A resolução também estabelece que os cotistas têm responsabilidade limitada ao valor que investiram. Ou seja, eles não podem ser chamados a aportar mais recursos caso o fundo tenha prejuízo superior ao seu patrimônio líquido. Os fundos que adotarem essa característica devem incluir o sufixo “Responsabilidade Limitada” no nome. As normas anteriores não tratavam esse ponto com clareza, o que gerava insegurança jurídica.

29% dos fundos não se adaptaram; e agora?

A nova regra foi publicada em dezembro 2022, entrou em vigor em outubro de 2023 e o mercado teve até ontem para se adaptar. De acordo com o Radar 175, painel da Anbima que acompanha a evolução da indústria frente à nova regulação, 70,9% dos 32.639 dos fundos de investimentos se adaptaram à norma.
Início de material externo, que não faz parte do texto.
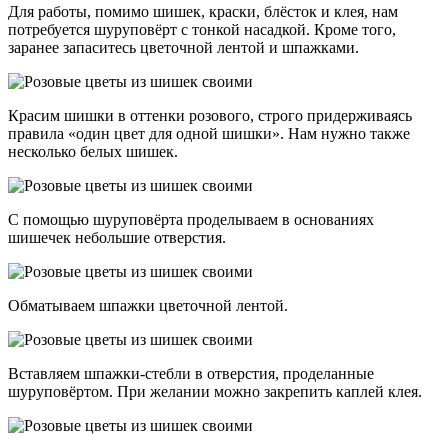
Для работы, помимо шишек, краски, блёсток и клея, нам
потребуется шуруповёрт с тонкой насадкой. Кроме того,
заранее запаситесь цветочной лентой и шпажками.
Красим шишки в оттенки розового, строго придерживаясь
правила «один цвет для одной шишки». Нам нужно также
несколько белых шишек.
С помощью шуруповёрта проделываем в основаниях
шишечек небольшие отверстия.
Обматываем шпажки цветочной лентой.
Вставляем шпажки-стебли в отверстия, проделанные
шуруповёртом. При желании можно закрепить каплей клея.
Os outros 29% (9.492 fundos), porém, não conseguiram finalizar a adequação e estarão em um “vácuo normativo”, segundo Borsato.
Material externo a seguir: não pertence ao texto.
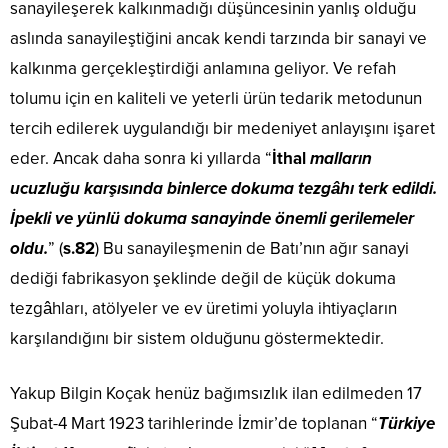
sanayileşerek kalkınmadığı düşüncesinin yanlış olduğu
aslında sanayileştiğini ancak kendi tarzında bir sanayi ve
kalkınma gerçekleştirdiği anlamına geliyor. Ve refah
tolumu için en kaliteli ve yeterli ürün tedarik metodunun
tercih edilerek uygulandığı bir medeniyet anlayışını işaret
eder. Ancak daha sonra ki yıllarda “
İthal
malların
ucuzluğu karşısında binlerce dokuma tezgâhı terk edildi.
İpekli ve yünlü dokuma sanayinde önemli gerilemeler
oldu.
” (
s.82
) Bu sanayileşmenin de Batı’nın ağır sanayi
dediği fabrikasyon şeklinde değil de küçük dokuma
tezgâhları, atölyeler ve ev üretimi yoluyla ihtiyaçların
karşılandığını bir sistem olduğunu göstermektedir.
Yakup Bilgin Koçak henüz bağımsızlık ilan edilmeden 17
Şubat-4 Mart 1923 tarihlerinde İzmir’de toplanan “
Türkiye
”Neste sentido, os administradores poderão ser penalizados com multas cominatórias por não atendimento de prazo e, eventualmente, podem estar sujeitos a outras penalidades que podem ser impostas pela CVM e pela ANBIMA”, disse o advogado.

Fonte: Anbima

Para os cotistas, segundo Ribeiro Junior, ”não haverá impacto negativo”.